THE BABADOOK: REVIEW
The Babadook: Jennifer Kent’s Australian horror film is an original take on parental unease.
Having children is frightening. Absolutely. They’re usually little monsters, who even without demonic possession manage to ruin your life, spew vomit everywhere and fill your nights with screams and sleeplessness. Watching The Shining, Danny scares me much more than Jack, who I have a grudging sympathy for. Here single mum and nurse Amelia (Essie Davis) must deal with her little Samuel (Noah Wiseman), a child who believes in monsters and has a knack for getting into trouble and throwing screaming fits.

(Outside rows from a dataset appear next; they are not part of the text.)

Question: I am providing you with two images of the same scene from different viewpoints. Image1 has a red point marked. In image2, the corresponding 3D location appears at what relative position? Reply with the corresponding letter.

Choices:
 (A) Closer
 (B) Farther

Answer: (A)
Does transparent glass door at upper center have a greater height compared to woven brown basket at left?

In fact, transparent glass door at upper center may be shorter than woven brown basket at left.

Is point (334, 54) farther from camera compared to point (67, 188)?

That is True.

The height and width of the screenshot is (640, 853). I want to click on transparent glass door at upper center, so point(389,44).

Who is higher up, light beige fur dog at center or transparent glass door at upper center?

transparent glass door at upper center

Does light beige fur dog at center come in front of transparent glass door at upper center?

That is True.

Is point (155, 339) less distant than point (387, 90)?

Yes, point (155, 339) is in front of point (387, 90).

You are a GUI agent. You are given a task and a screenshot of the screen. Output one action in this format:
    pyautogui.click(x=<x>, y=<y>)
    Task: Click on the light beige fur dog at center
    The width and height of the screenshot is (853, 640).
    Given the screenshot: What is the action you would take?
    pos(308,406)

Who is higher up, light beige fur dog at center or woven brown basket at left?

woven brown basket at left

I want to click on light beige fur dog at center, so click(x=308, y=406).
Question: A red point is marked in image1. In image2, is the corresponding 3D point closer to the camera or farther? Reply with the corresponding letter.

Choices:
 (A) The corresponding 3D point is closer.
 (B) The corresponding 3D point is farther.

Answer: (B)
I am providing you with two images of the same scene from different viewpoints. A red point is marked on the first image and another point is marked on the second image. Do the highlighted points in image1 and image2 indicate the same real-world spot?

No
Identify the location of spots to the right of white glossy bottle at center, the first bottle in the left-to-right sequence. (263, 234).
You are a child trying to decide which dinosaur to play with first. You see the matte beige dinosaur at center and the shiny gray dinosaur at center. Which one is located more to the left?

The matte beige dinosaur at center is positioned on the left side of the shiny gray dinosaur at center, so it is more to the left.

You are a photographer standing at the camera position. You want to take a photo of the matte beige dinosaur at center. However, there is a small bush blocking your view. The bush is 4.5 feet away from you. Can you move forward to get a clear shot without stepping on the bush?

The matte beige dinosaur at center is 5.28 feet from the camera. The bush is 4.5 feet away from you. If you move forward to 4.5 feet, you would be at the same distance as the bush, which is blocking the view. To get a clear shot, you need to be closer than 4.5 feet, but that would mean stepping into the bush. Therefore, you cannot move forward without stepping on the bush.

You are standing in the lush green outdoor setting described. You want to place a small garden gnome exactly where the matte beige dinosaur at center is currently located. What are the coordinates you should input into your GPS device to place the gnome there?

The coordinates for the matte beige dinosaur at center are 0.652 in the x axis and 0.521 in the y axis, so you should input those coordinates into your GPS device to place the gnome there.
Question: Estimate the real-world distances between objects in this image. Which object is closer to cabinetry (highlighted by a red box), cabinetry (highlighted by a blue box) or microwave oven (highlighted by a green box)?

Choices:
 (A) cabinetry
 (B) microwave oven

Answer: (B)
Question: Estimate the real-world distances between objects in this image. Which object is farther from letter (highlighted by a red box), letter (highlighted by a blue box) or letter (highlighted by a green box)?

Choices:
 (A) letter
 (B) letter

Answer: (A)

Amelia loves him, but inside that love there’s also a kernel of hatred and blame as her husband was killed as he drove her to the hospital as she gave birth to Samuel. They’re about getting by, helped by a frail elderly neighbor, but one day a weird pop up book appears, which seems to key into Samuel’s fear of monsters. The Babadook-dook-dook is going to come knocking and things are going to get creepy!
Jennifer Kent has written and directed an original horror film that turns and twists in a number of surprising ways, but always keeps its focus on the relationship between the mother and son and the weirdness of that dynamic. The film looks fantastic and Kent keeps a tight control on the claustrophobic atmosphere. The world surrounding Amelia at first seems hostile – with unsympathetic authority figures and a bitchy sister – but this is leavened by the friendly work mate and neighbor, but ultimately the horror and strangeness is going to have to be sorted out between mother and son.